Nippon Paint Automotive Malaysia assistant general manager of the marketing department Ong Eng Keong (left) and Nippon Paint Automotive Malaysia senior marketing manager (automotive) Eugene Yong in a group photo.
A bad sample from the QUV test.
Making sure the masking tape is properly glued to the panel for the pull test.
A bad result from the humidity test.

For many of us, choosing an automotive paint for a vehicle would probably mean choosing the owner’s preferred colour, but there is more to paint than just colour.

Automotive paint will not only enhance the appearance of a vehicle for aesthetic purposes, but it will also double as protection for its bodywork.

Nippon Paint (Malaysia) Sdn Bhd took us on a tour around its research and development centre in Shah Alam to witness the stringent testing that its paint has to undergo to produce good quality paint. The finished product is more than just wonderful colours from the result of colour-blending.

There are a few factors to identify good-quality paint.

Firstly, good-quality paint will not detach from the vehicle’s body.

Secondly, paint with a good-quality finishing coat material, like lacquer, is able to resist minor scratches. Some even have “self-healing” features, in which minor scratches will “heal” when its parked under the hot sun.

Thirdly, the colour of a good quality paint with the right finishing coat will be able to withstand longer without fading

Lastly, good-quality paint and proper coating will protect the vehicle against salt water. The vehicle’s paint will not detach even if its exposed to salt water.

According to a survey conducted by Nippon Paint (M) last year, 71 per cent of car owners in Malaysia repainted their cars for a change of colour. Others repainted their cars due to car accidents, attractive repainting promotions and to resell.

A car repainting is more than just a change of colour. Repainting your car is a form of protection and can increase its life span. For those wanting to sell their cars, a repaint will fetch a higher resale price.

“To those planning to repaint their cars, remember to look for a reputable brand, as the quality of paint makes a difference,” Nippon Paint (M) senior manager of marketing automotive division Eugene Yong said.

At the media experiential session, Yong presented a range of automotive total-coating solutions and full-coating systems.

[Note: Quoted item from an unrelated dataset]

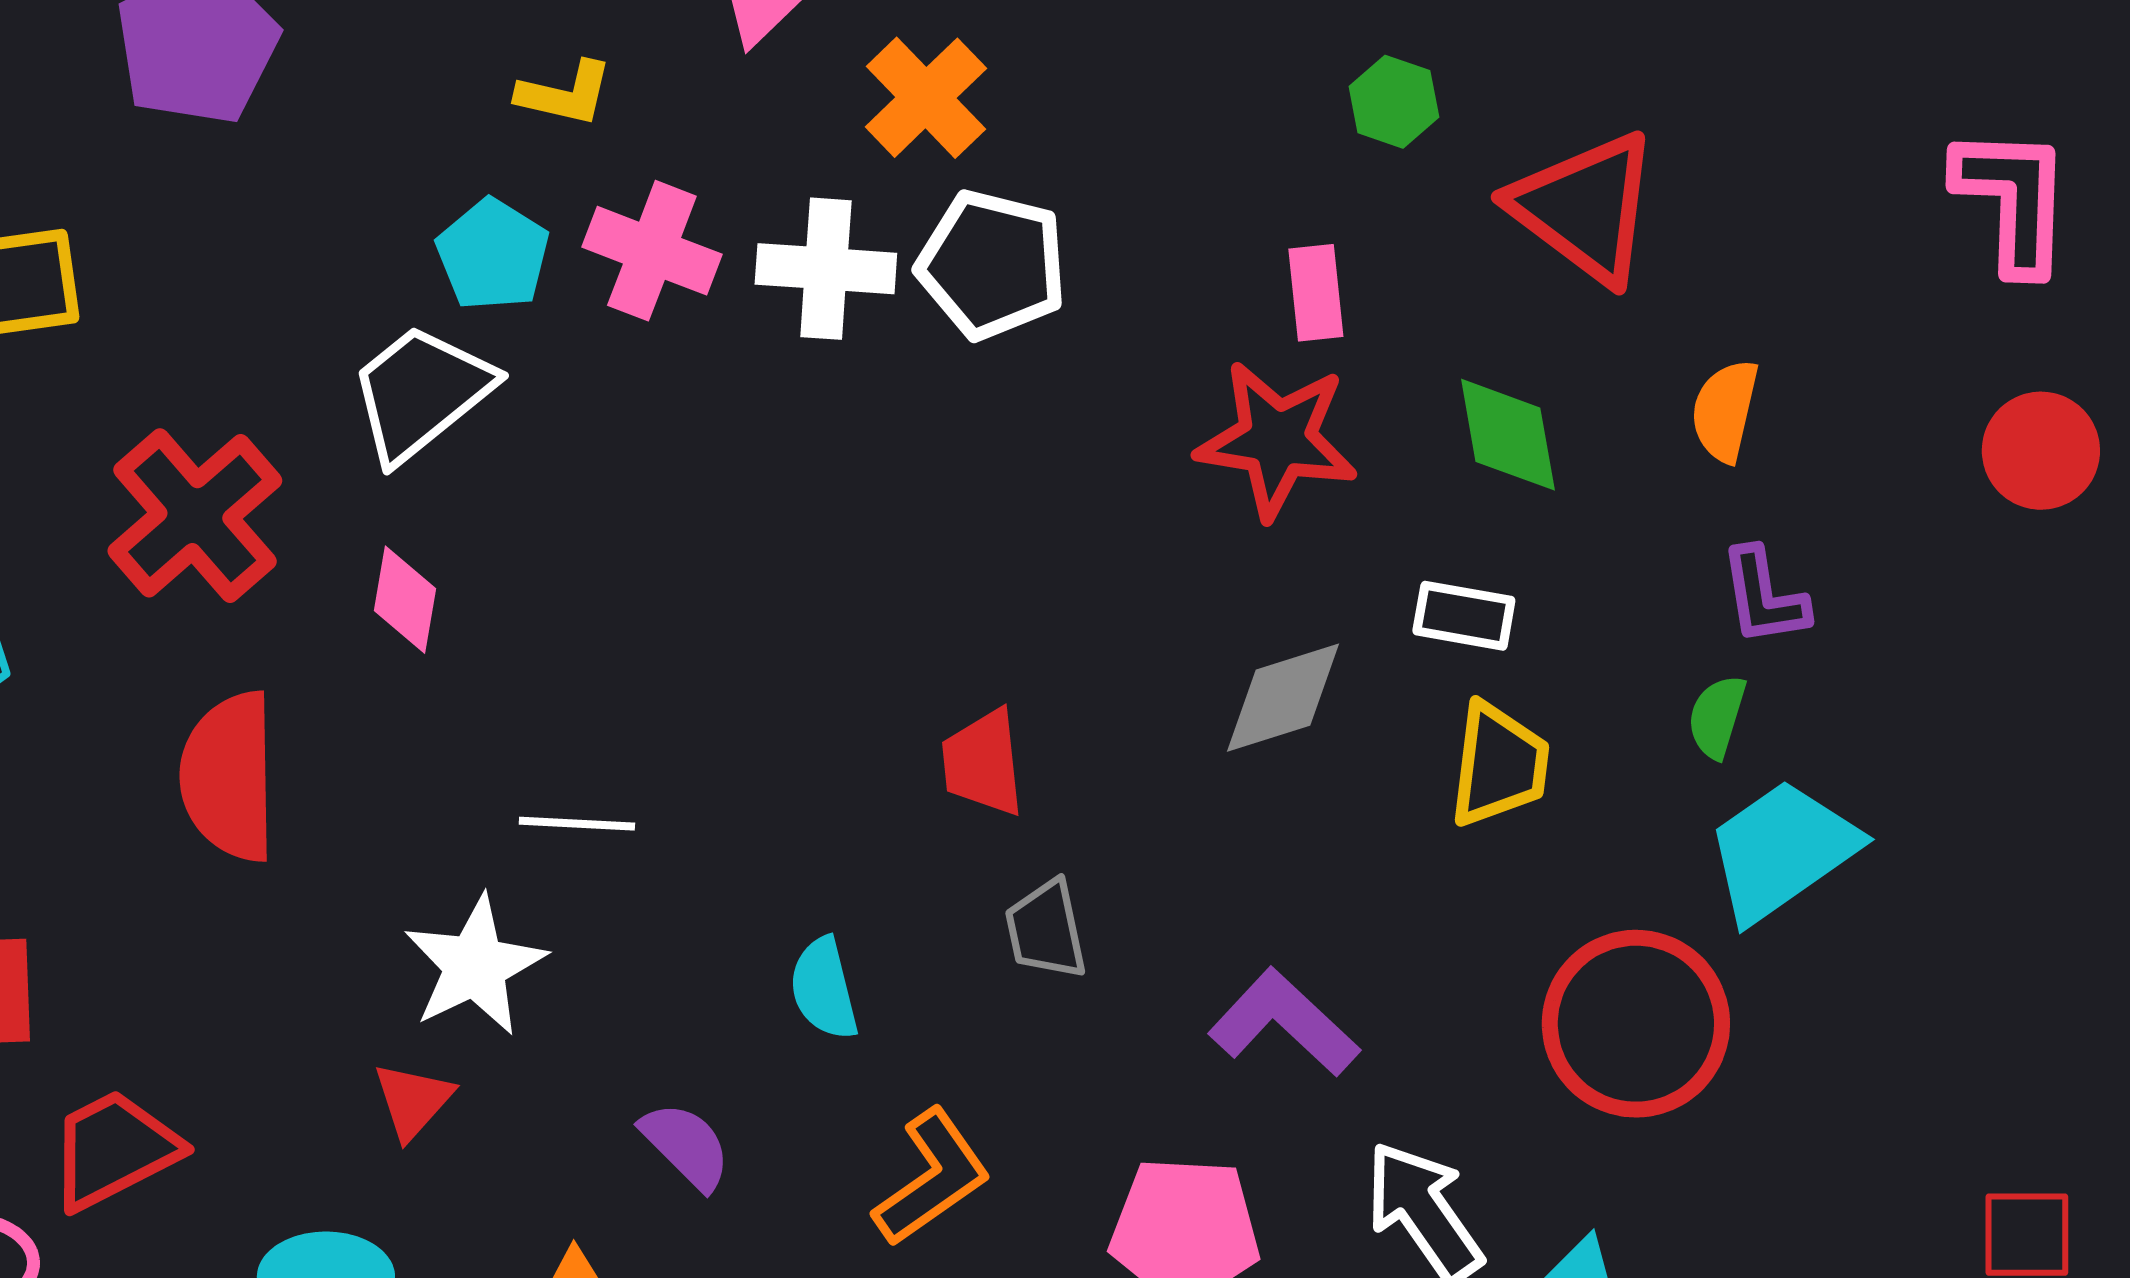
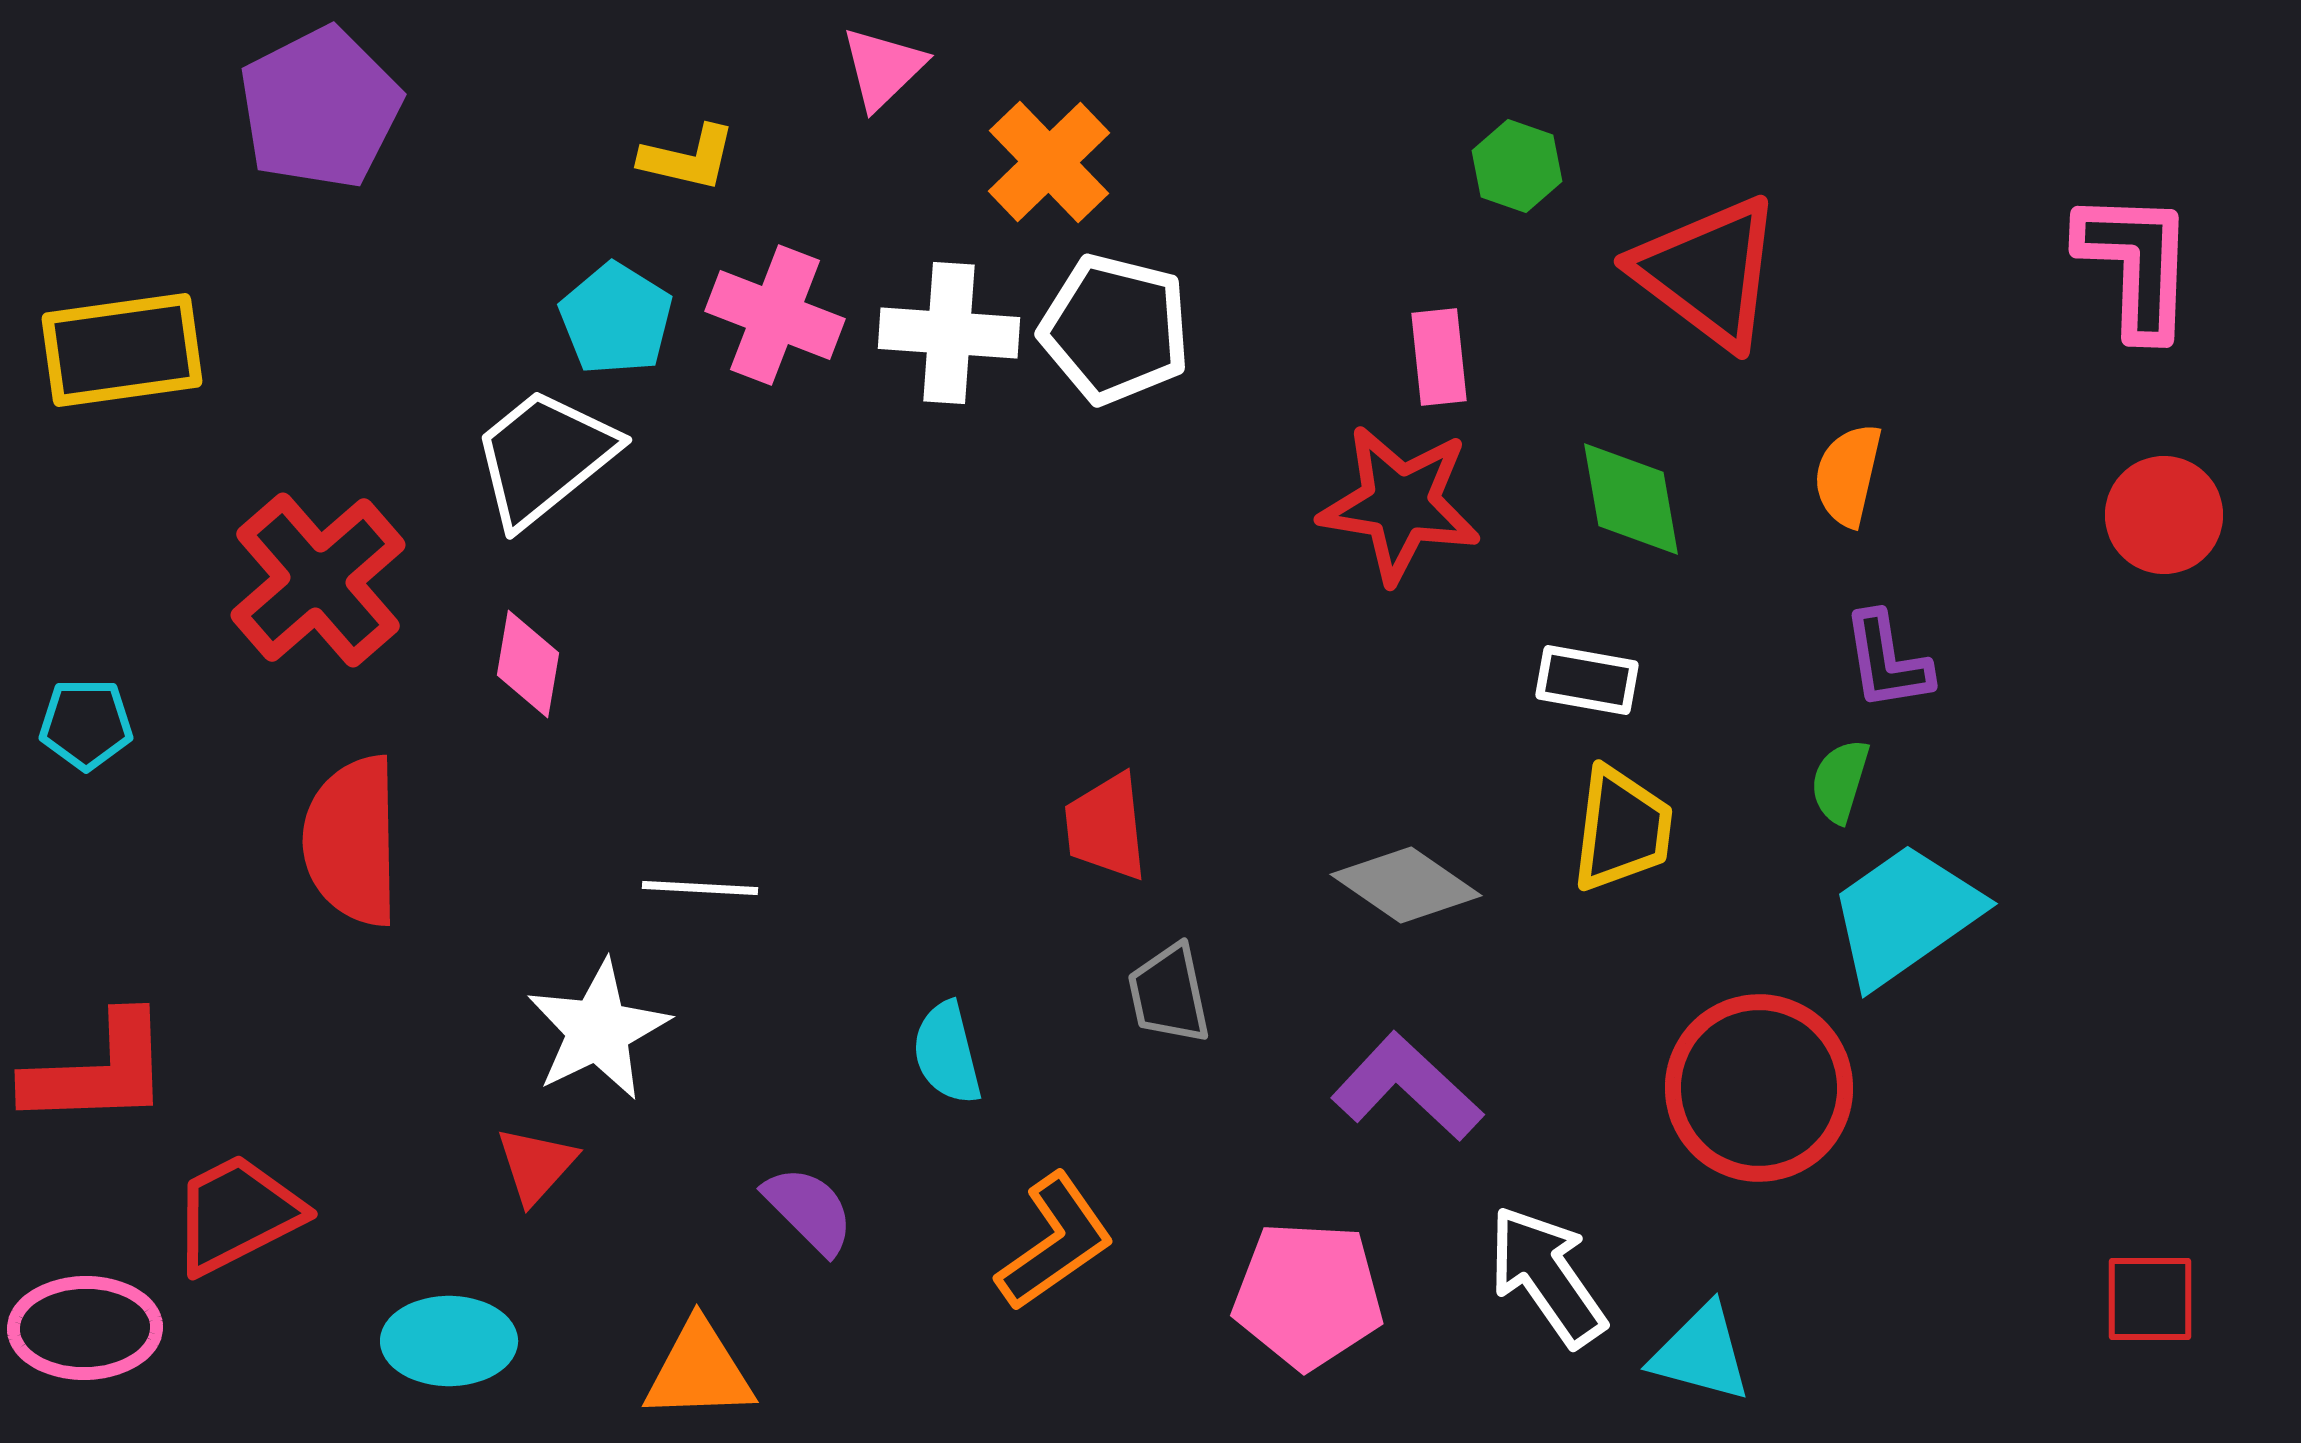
gray diamond: (1283, 698) -> (1406, 885), moved, turned 52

It consisted of automotive coating solutions ranging from commercial range Nippon Ultima, specifically for buses and trucks, to the premium Nax Premila 2K, commonly applied on high-end cars.

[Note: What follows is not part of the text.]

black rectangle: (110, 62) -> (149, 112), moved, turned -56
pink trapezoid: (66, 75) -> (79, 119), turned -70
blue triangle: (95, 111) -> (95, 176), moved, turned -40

For its full-coating systems, Nippon Pain (M) has products for surface preparation, undercoating, topcoating, clear coating and polishing. Of all the products presented, the CyGlaz technology, which is available in the Nax Crytal 9905 range, caught our attention.

The Cyglaz technology is a formula that increases the durability of the paint’s coating, enabling the coating to form a layer of shining, smooth and durable protective film on the surface of the vehicle. It also has self-healing properties that uses the sun’s heat to heal small scratches.

After the product presentation, we witnessed durability tests on Nippon paints. The company tested their product against a competitor’s.

The first test was the Pull Test. It involves attaching a piece of industry-approved masking tape to an area marked with an “X”. This tape is then quickly and forcefully pulled to determine the adhesion strength of the paint and its substrate layers. The results is that the adhesion of Nippon’s paint was strong and no paint was left on the tape, whereas the competitor’s paint was stuck on the tape.

Next was the Pencil Hardness Test. It tests the surface hardness of a paint’s coating by using pencil hardness to determine whether the coat is scratch resistance. The pencils range from 6B, the softest, to 9H, the hardest. Nippon’s product has no sign of a scratch after the test.

We then witnessed the water soaking, humidity, accelerated weathering (QUV) and salt spray tests.

The Water Soaking Test examines a coating’s ability to adequately protect a vehicle’s surface in immersion conditions.

For the Humidity Test, the test panel is exposed in an enclosed chamber containing a heated and saturated mixture of air and water vapour. This high humidity causes condensation to develop on the panel.

After thousands of hours of stringent testing, the result should indicate adhesion ratings such as blistering, de-lamination, change in colour or gloss and softening of the paint.

After the Humidity Test, we witnessed the results of QUV. The test simulates outdoor weathers, such as sunny, rain and dew, with special fluorescent UV lamps and a water spray. This accelerated weathering test can simulate damages that occur to vehicles over months or years.

Last but not least, we observed the Salt Spray Test. This is a standardised accelerated corrosion test used to evaluate the relative corrosion resistance and test the corrosive tendency of a metal or coated surface when it is scratched. This is because vehicles frequently exposed to sale at the seaside are more prone to rust. Therefore, having a proper coating can protect it from rusting.

It is hard to imagine the testing process of a product just to develop good-quality paint. The hours and years of research and findings, however, not only make the vehicle look good, but also protect it.